Figure 2.. Effect of task on the CHC profile of bees is independent of age.

Single cohort colony bees differ in CHC profile by behavioral task at one week of age (typical nurse age, (A)) and three weeks of age (typical forager age, (B)). (C) SCC bees do not differ in total CHC amount due to age and/or task. (D) Undertakers and nurses differ from foragers in CHC profile. (E) ‘Big-back’ bees differ from same-aged actively foraging sisters in CHC profile. Total CHC statistics (C) using ANOVA followed by Tukey’s HSD with FDR correction. CHC profile statistics (A, B, D, E) using Permutation MANOVA followed by FDR pairwise contrasts, shown as non-metric multidimensional scaling plots depicting Bray-Curtis dissimilarity between samples. Letters in graphs and legends denote posthoc statistical significance (p<0.05). Sample size per group, N = 8.

Figure 2—figure supplement 1.. CHC profiles differ between unknown-aged foragers from two different colonies at a single location.

Statistics using Permutation MANOVA followed by FDR pairwise contrasts shown as a non-metric multidimensional scaling plot depicting Bray-Curtis dissimilarity between samples. Lowercase letters in legend denote posthoc significance (p<0.05). Sample size per group, N = 8.

Figure 3.. Cross-fostering indicates colony environment drives the signature CHC profiles of foragers.

Age-matched cross-fostered bees differ in CHC profile by source colony at Day 7 (A) and Day 14 (B), and by both source colony and foster colony when they are foragers (C). Number to left of arrow in legend represents the bee’s source colony, and the number to the right represents the bee’s foster colony. All statistics using Permutation MANOVA followed by FDR pairwise contrasts, shown as non-metric multidimensional scaling plots depicting Bray-Curtis dissimilarity between samples. Letters in legends denote posthoc statistical significance (p<0.05). Sample size per group, N = 8.

Figure 3—figure supplement 1.. Sample size assessment of cross-fostered bees indicates sample size of 8 is adequate.

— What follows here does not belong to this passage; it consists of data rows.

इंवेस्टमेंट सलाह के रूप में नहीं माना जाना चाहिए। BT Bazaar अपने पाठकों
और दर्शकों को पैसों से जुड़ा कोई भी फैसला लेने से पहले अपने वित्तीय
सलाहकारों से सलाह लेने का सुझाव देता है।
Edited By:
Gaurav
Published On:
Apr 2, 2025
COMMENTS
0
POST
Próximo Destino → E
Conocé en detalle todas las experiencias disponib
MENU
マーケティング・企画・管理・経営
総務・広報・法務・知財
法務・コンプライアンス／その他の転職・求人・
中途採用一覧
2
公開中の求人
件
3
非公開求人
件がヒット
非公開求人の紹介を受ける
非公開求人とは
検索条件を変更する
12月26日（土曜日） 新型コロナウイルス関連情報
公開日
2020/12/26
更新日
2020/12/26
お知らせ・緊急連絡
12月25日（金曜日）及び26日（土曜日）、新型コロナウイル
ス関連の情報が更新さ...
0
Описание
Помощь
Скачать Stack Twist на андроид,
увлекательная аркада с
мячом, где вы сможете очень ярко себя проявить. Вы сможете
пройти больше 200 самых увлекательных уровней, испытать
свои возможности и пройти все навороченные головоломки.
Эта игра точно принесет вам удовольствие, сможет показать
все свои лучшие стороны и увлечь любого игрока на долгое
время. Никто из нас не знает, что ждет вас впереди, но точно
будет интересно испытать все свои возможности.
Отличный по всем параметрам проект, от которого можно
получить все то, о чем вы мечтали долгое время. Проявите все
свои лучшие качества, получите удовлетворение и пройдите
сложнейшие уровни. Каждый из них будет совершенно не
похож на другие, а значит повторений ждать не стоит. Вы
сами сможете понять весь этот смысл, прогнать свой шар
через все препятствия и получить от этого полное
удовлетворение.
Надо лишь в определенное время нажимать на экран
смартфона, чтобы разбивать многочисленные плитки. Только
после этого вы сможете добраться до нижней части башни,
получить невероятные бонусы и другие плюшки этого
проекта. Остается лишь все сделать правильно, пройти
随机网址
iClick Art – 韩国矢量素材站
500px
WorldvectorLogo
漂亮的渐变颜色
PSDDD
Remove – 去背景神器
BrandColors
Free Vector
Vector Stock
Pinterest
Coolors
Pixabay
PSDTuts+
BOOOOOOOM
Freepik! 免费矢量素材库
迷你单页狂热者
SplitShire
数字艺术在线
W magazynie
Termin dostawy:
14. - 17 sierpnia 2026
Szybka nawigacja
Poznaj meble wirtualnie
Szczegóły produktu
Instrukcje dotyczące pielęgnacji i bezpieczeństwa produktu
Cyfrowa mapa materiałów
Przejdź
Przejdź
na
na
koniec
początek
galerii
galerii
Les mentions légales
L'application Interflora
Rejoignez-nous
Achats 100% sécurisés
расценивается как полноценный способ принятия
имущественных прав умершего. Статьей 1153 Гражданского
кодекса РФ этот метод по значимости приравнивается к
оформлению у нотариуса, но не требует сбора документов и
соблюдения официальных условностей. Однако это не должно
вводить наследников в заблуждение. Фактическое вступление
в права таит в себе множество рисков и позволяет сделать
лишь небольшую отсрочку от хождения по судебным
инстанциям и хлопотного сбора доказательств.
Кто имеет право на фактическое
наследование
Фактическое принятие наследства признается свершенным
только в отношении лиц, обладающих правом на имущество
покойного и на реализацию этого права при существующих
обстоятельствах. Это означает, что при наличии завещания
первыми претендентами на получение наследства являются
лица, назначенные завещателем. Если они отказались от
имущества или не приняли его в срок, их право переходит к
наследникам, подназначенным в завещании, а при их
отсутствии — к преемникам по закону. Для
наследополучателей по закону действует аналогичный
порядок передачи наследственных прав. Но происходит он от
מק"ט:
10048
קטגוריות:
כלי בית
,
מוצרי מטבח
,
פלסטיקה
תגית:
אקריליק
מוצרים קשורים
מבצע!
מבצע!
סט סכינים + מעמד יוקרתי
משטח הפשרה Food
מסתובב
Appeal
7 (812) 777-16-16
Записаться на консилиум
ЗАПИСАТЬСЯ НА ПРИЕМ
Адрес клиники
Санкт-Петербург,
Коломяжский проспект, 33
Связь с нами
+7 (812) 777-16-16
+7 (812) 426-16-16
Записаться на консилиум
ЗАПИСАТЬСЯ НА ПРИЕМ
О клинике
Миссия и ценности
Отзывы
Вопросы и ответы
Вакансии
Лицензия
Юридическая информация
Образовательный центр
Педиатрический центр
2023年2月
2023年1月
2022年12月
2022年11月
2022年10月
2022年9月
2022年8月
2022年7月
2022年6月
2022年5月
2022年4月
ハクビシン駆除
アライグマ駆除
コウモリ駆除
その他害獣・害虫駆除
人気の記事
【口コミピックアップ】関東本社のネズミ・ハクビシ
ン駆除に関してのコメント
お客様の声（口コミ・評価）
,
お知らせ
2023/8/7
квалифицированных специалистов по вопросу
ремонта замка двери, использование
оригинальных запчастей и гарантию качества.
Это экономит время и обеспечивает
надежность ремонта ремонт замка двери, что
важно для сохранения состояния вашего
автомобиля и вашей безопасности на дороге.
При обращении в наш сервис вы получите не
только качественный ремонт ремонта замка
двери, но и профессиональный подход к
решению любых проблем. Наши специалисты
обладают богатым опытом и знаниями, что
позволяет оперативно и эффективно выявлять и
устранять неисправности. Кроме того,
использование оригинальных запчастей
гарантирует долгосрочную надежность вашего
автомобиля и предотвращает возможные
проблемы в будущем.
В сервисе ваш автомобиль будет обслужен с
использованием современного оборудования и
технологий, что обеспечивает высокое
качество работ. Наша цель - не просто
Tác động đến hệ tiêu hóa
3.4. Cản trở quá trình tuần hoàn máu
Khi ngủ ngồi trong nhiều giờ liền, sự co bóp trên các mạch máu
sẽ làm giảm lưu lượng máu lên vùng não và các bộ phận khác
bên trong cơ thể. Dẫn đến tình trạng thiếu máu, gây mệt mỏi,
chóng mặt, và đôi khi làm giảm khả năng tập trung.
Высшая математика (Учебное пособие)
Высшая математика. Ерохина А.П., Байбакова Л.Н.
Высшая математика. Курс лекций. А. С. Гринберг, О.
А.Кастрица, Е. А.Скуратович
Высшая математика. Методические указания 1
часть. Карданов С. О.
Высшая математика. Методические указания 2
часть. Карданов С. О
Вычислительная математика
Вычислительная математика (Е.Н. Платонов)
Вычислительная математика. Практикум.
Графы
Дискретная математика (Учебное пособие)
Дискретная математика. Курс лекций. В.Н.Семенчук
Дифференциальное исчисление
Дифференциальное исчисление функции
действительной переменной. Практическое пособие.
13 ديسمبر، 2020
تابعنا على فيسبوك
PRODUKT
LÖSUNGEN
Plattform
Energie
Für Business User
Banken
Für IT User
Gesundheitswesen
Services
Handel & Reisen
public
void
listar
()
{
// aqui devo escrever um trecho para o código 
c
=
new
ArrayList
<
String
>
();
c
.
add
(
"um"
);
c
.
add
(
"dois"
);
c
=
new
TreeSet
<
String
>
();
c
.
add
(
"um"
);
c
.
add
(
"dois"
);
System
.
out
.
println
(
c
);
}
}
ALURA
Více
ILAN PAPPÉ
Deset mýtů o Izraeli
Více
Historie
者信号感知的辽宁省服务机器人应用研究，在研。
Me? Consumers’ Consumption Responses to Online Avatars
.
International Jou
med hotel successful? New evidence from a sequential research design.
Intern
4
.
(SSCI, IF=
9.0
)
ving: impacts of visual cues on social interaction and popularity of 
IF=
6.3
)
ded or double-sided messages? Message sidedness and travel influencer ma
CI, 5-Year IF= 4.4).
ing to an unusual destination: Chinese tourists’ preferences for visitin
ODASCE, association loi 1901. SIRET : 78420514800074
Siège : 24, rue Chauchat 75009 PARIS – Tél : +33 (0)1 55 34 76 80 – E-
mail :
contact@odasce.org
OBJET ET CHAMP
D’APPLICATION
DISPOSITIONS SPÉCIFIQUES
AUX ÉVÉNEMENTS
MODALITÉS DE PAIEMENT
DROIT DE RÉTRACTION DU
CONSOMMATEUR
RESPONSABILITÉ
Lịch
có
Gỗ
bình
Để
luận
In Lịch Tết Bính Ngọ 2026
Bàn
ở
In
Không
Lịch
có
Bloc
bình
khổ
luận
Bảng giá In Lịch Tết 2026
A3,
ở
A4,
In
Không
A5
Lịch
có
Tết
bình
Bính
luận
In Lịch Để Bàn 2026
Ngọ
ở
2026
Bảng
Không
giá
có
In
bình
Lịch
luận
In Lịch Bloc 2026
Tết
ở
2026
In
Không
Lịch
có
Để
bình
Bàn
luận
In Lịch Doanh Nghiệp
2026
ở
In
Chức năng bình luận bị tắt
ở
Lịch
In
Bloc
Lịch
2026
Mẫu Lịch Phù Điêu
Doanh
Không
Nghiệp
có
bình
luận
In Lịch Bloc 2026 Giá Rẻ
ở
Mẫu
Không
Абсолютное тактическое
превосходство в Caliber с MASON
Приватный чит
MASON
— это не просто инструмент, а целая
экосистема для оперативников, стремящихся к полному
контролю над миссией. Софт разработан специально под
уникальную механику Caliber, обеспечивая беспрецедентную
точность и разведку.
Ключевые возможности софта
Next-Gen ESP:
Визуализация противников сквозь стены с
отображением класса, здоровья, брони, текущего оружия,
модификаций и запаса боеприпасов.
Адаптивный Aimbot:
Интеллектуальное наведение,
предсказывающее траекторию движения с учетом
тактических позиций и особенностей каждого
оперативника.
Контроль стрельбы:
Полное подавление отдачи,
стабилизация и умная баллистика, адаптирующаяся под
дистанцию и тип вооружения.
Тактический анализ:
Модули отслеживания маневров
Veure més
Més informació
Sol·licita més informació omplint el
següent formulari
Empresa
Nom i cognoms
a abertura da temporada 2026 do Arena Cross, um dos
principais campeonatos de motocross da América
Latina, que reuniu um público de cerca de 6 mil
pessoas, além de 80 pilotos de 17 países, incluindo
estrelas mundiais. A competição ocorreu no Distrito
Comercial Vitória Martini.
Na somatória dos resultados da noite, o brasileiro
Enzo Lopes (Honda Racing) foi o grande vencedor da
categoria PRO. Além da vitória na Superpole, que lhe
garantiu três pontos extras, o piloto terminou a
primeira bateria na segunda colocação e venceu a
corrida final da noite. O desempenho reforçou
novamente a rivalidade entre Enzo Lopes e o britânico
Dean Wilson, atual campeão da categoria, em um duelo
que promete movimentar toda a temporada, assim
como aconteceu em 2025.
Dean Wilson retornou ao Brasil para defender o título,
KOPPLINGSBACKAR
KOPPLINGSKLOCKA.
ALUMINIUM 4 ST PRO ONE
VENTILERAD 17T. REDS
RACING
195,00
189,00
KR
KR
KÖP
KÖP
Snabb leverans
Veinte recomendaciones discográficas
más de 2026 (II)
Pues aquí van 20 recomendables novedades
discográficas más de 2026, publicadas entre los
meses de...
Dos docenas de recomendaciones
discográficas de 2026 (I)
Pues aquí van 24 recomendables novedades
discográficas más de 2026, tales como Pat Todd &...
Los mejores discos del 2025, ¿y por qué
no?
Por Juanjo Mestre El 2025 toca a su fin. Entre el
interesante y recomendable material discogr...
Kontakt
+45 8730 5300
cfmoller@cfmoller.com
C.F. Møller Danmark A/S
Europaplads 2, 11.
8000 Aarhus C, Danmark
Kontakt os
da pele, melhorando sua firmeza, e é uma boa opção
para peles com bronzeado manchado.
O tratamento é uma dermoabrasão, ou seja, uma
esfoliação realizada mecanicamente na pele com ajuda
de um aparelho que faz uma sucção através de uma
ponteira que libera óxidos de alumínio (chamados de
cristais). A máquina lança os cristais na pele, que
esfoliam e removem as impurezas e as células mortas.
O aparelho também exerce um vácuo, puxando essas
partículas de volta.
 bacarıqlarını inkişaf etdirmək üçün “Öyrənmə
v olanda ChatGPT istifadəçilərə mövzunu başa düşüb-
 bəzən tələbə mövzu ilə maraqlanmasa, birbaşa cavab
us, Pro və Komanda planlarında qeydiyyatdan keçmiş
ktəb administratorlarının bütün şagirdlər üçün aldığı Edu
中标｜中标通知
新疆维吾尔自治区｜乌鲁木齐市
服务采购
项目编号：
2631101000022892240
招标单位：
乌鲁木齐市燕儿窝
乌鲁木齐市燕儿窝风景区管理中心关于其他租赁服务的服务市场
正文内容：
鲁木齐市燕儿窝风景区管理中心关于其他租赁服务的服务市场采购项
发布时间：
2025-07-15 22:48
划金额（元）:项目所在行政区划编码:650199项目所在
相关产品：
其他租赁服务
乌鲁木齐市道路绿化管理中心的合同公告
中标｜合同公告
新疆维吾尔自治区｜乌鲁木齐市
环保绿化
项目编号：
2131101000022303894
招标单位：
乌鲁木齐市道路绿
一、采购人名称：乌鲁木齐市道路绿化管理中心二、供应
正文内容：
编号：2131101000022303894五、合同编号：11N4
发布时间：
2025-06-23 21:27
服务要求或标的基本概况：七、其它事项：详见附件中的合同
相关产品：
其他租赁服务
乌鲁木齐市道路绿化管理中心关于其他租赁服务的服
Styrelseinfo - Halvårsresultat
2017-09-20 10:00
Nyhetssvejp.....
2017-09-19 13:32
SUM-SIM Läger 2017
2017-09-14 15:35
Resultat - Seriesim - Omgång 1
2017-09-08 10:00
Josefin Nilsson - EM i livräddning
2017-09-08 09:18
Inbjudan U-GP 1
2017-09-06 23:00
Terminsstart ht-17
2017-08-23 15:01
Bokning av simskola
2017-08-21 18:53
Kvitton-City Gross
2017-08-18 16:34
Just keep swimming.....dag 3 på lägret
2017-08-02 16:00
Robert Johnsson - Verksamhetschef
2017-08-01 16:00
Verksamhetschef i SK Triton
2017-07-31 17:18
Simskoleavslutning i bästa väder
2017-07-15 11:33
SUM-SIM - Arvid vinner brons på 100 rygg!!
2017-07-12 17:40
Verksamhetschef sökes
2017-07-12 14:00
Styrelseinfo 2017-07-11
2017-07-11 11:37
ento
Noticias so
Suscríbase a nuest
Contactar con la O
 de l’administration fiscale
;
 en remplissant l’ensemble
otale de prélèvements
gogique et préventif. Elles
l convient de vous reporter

Pseudo multivariate dissimilarity-based standard error ‘levels off’ around a sample size of 7 for all cross-fostered groups at Day 7 (A), Day 14 (B), and when they are foragers (C).

Figure 4.. Age and social environment affect the expression level of CHC biosynthesis genes.

(A) Elongase gene. (B–C) Desaturase genes. Only genes with different expression levels between at least two groups are shown (See Table 7 for results for all studied genes). Black bars represent bees raised in their own colony. Grey bars represent sister forager bees that were raised in an unrelated colony (‘Fostered’). (D) Heat map of relative expression levels of all genes tested. Aging bee statistics using ANOVA followed by Tukey HSD post-hoc, or Kruskal-Wallis followed by Dunn’s Test with FDR adjustment post-hoc, with letters denoting posthoc statistical significance (p<0.05). Between colony statistics using Mann-Whitney U test, with asterisks above grey bars denoting statistical significance from foraging bees raised in their own colony (*, p<0.05). Sample size per group, N = 4.

Figure 5.. Nestmate recognition cues are forager-specific.

(A) Bees are accepted at a similar rate as Colony one foragers at the entrance to their source colony (Colony 1) at all ages. (B) Bees are rejected at a similar rate as Colony one foragers at an unrelated colony (Colony 2) on Day one and Day 21. However, bees are accepted at a similar rate as Colony two foragers at an unrelated colony (Colony 2) on Day seven and Day 14. All statistics using Pearson’s Chi-Square. Asterisks or letters denote posthoc statistical significance (p<0.05), ns denotes non-significant comparisons. Sample size per group, N = 18–29.